_Problem to work on_. Copy every line of text in the material below word for word, omitting the pictures.

_Record extracts_.
<<<<

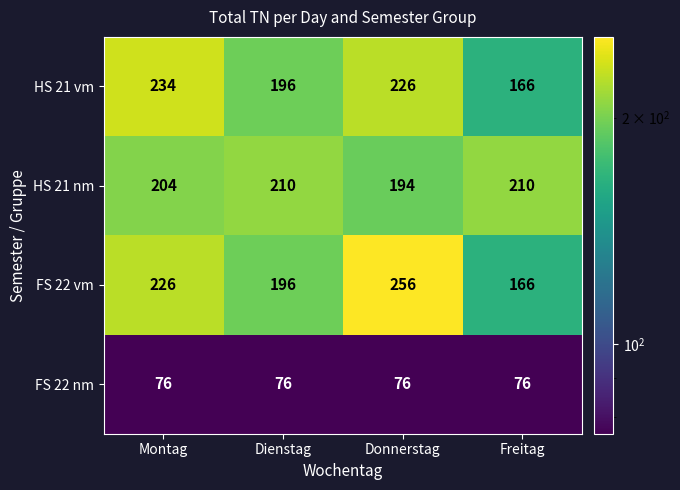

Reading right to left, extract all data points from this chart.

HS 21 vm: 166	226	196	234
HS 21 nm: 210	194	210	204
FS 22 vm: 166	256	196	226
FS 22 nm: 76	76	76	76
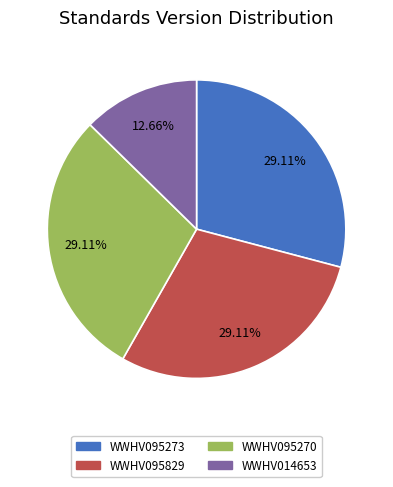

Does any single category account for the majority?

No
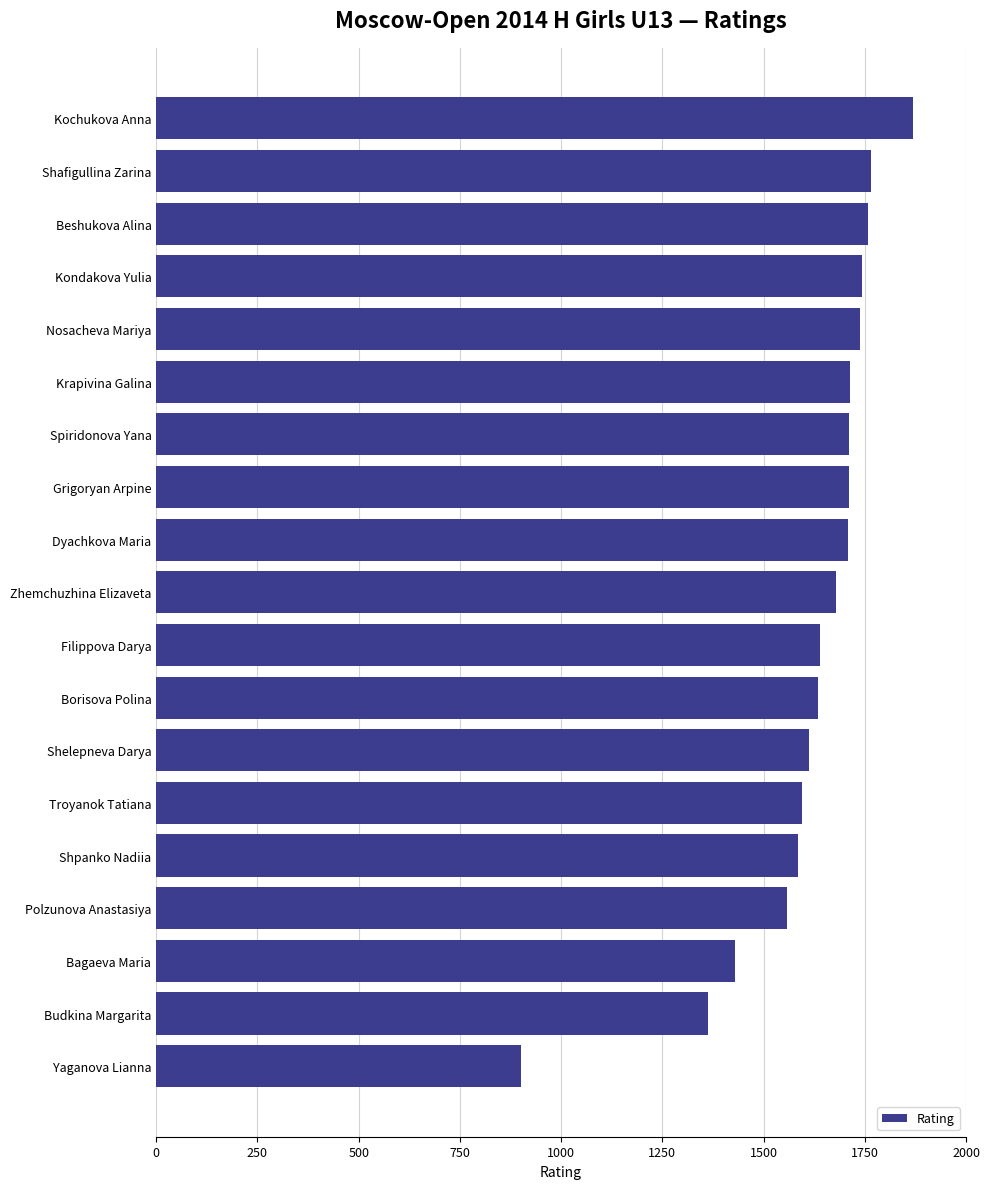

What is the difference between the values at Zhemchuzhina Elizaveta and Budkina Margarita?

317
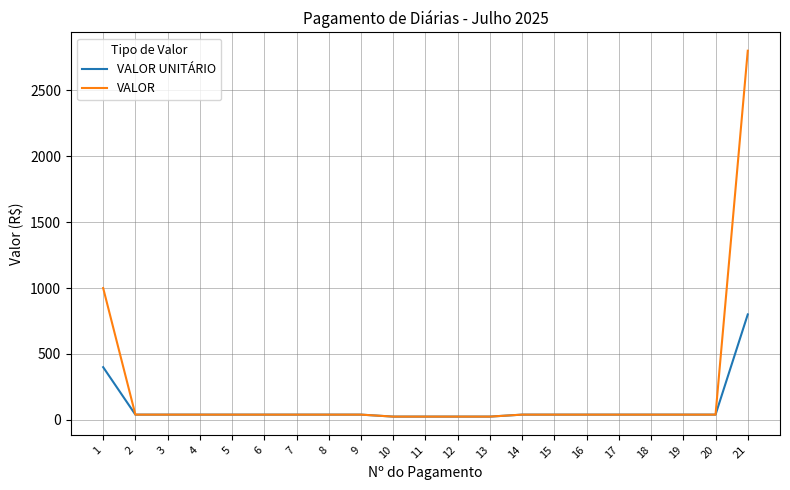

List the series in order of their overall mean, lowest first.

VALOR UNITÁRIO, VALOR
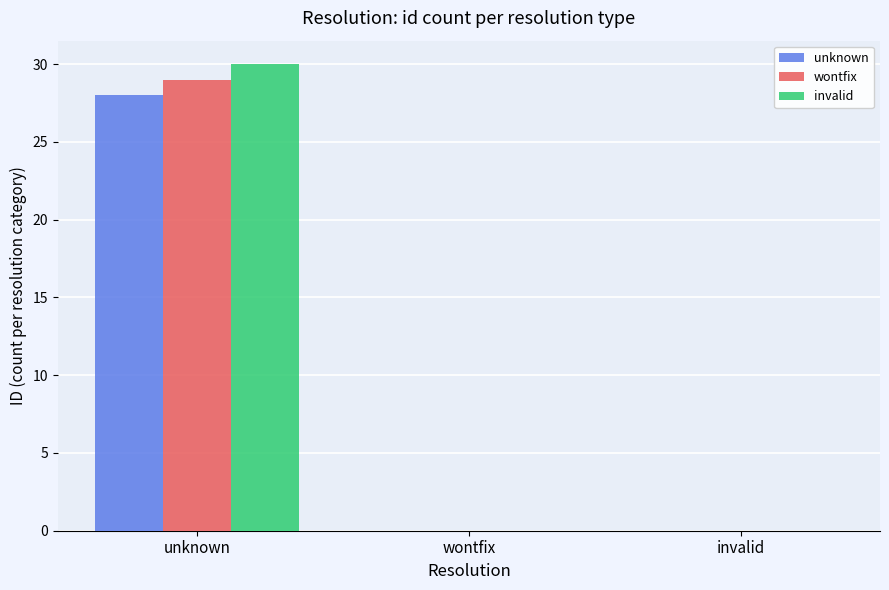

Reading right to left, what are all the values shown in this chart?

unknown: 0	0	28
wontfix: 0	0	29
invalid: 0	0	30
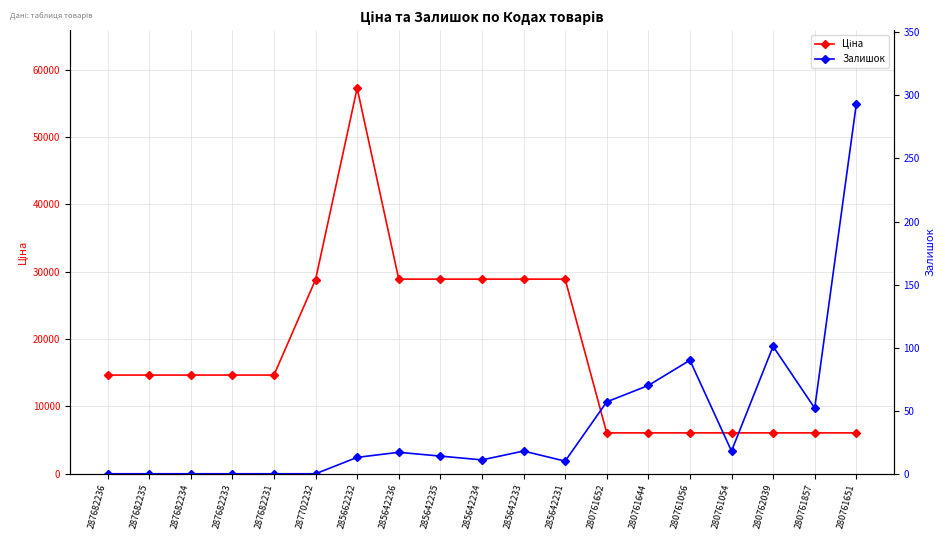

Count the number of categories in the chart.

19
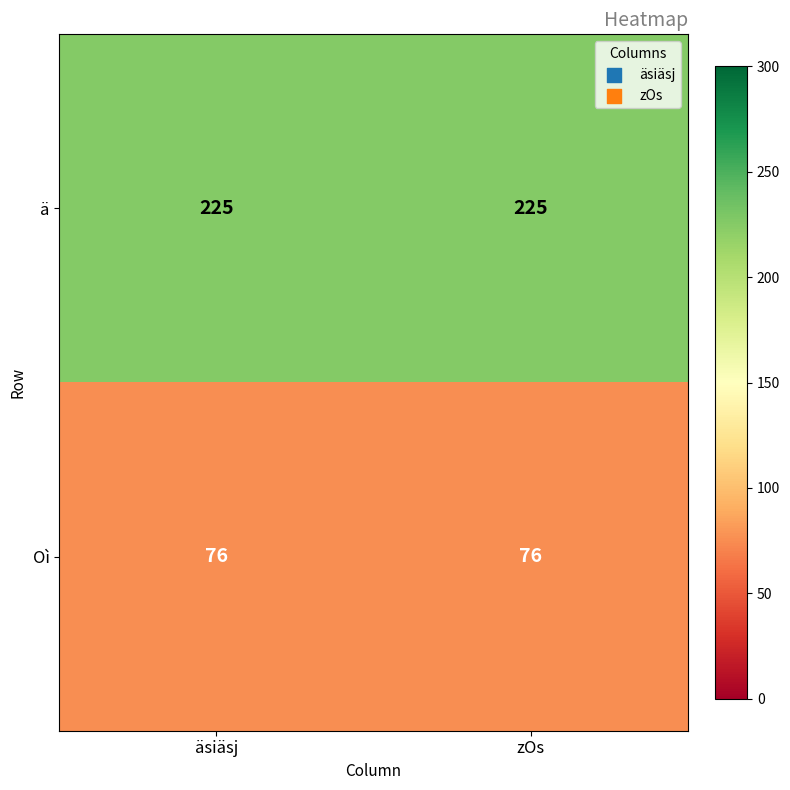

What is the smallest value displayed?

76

>>>>

_Exercise result_.
Reading right to left, extract all data points from this chart.

HS 21 vm: 166	226	196	234
HS 21 nm: 210	194	210	204
FS 22 vm: 166	256	196	226
FS 22 nm: 76	76	76	76

Does any single category account for the majority?

No

What is the difference between the values at Zhemchuzhina Elizaveta and Budkina Margarita?

317

List the series in order of their overall mean, lowest first.

VALOR UNITÁRIO, VALOR

Reading right to left, what are all the values shown in this chart?

unknown: 0	0	28
wontfix: 0	0	29
invalid: 0	0	30

Count the number of categories in the chart.

19

What is the smallest value displayed?

76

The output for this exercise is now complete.